At lunch the next day Walker made himself amends for Corey's reticence by talking a great deal. He talked about Lapham, who seemed to have, more than ever since his apparent difficulties began, the fascination of an enigma for his book-keeper, and he ended by asking, "Did you see that little circus last night?"

"What little circus?" asked Corey in his turn.

"Those two women and the old man. Dennis told me about it. I told him if he liked his place he'd better keep his mouth shut."

"That was very good advice," said Corey.

"Oh, all right, if you don't want to talk. Don't know as I should in your place," returned Walker, in the easy security he had long felt that Corey had no intention of putting on airs with him. "But I'll tell you what: the old man can't expect it of everybody. If he keeps this thing up much longer, it's going to be talked about. You can't have a woman walking into your place of business, and trying to bulldoze you before your porter, without setting your porter to thinking. And the last thing you want a porter to do is to think; for when a porter thinks, he thinks wrong."

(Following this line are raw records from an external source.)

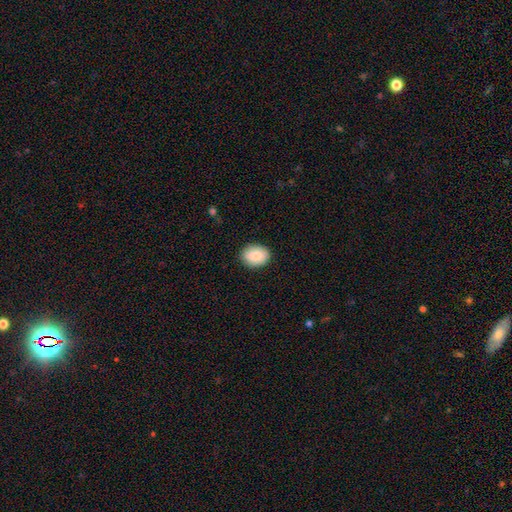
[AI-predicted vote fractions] Smooth or featured?
  - smooth: 87% *
  - featured or disk: 7%
  - star or artifact: 7%
How rounded?
  - in between: 64% *
  - round: 35%
  - cigar-shaped: 1%
Merging?
  - none: 88% *
  - minor disturbance: 9%
  - major disturbance: 2%
  - merger: 1%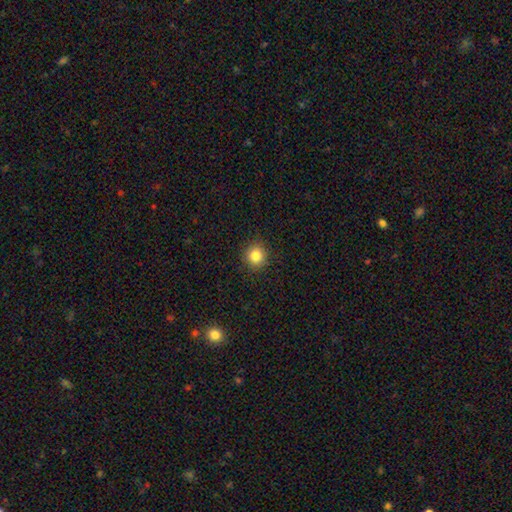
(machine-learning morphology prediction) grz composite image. It shows a smooth galaxy with no disk features (84%) that is round (91%). Merging: none (91%).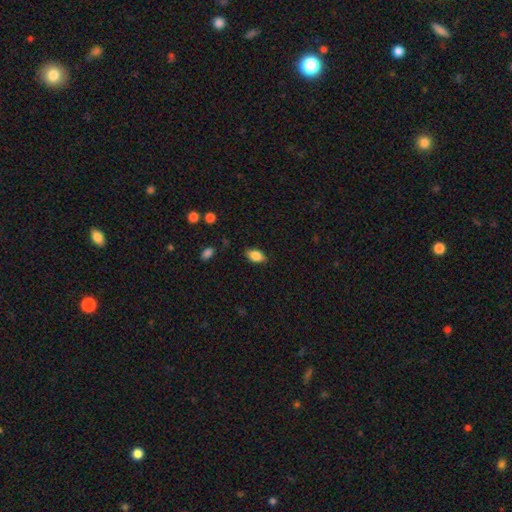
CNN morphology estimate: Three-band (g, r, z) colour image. It shows a smooth galaxy with no disk features (84%) that is in between round and cigar-shaped (89%). Merging: none (82%).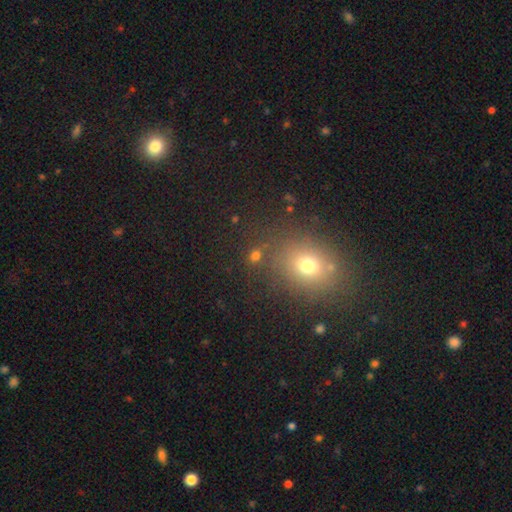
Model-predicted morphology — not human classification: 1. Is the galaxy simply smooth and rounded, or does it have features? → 66% smooth, 26% star or artifact, 8% featured or disk.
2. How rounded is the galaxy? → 70% round, 29% in between, 2% cigar-shaped.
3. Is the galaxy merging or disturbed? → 73% none, 12% merger, 9% minor disturbance, 6% major disturbance.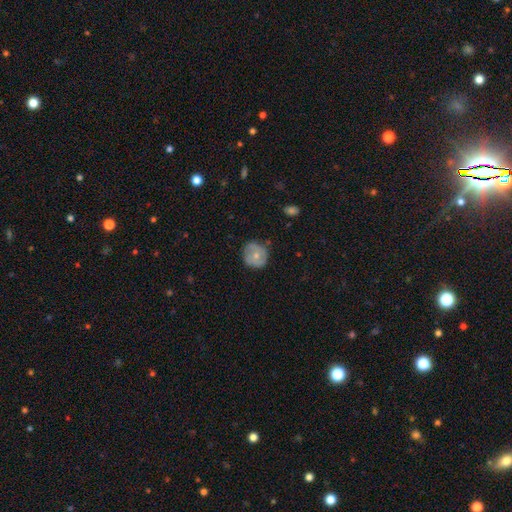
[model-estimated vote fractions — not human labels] smooth 53%, featured or disk 40%, star or artifact 7%. Down the decision tree: how rounded — round (88%); merging — none (69%).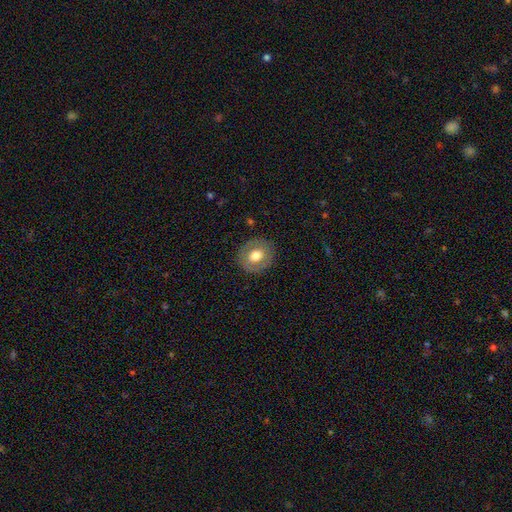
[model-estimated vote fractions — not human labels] Overall: smooth (61%; featured or disk 32%). How rounded: round (74%). Merging: none (86%).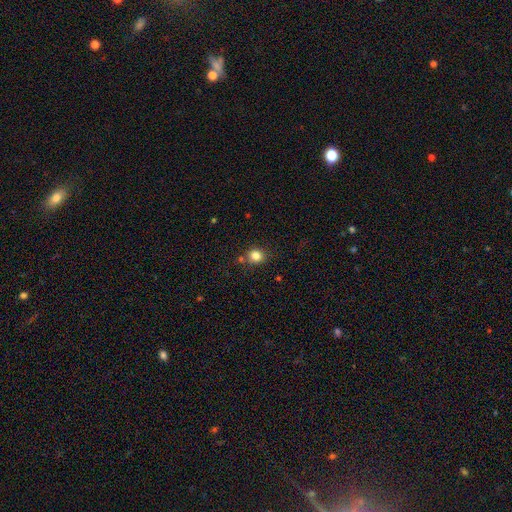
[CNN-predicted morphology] This is clearly a smooth galaxy (82%). How rounded: likely round (77%). Merging: likely none (77%).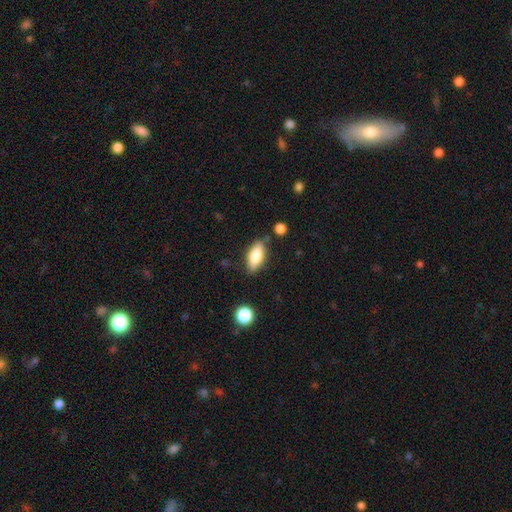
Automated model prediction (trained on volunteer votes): Q: Smooth or featured?
A: smooth (74%); runner-up: featured or disk (19%)
Q: How rounded?
A: in between (81%); runner-up: cigar-shaped (16%)
Q: Merging?
A: none (81%); runner-up: minor disturbance (13%)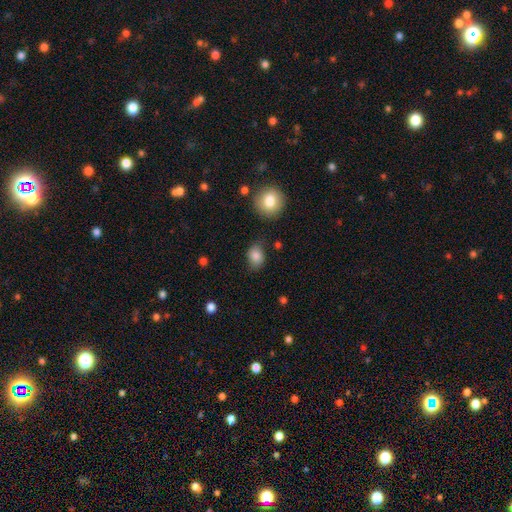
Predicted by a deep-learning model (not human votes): Smooth or featured? Predicted: smooth (p=0.84). How rounded? Predicted: in between (p=0.61). Merging? Predicted: none (p=0.73).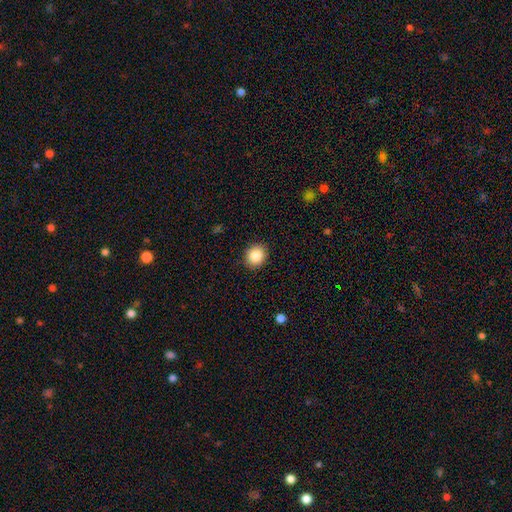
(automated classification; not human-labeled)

"I don't see why even a porter couldn't think right about that affair," replied Corey. "I don't know who the woman was, though I believe she was Miss Dewey's mother; but I couldn't see that Colonel Lapham showed anything but a natural resentment of her coming to him in that way. I should have said she was some rather worthless person whom he'd been befriending, and that she had presumed upon his kindness."

"Is that so? What do you think of his never letting Miss Dewey's name go on the books?"

"That it's another proof it's a sort of charity of his. That's the only way to look at it."

"Oh, I'M all right." Walker lighted a cigar and began to smoke, with his eyes closed to a fine straight line. "It won't do for a book-keeper to think wrong, any more than a porter, I suppose. But I guess you and I don't think very different about this thing."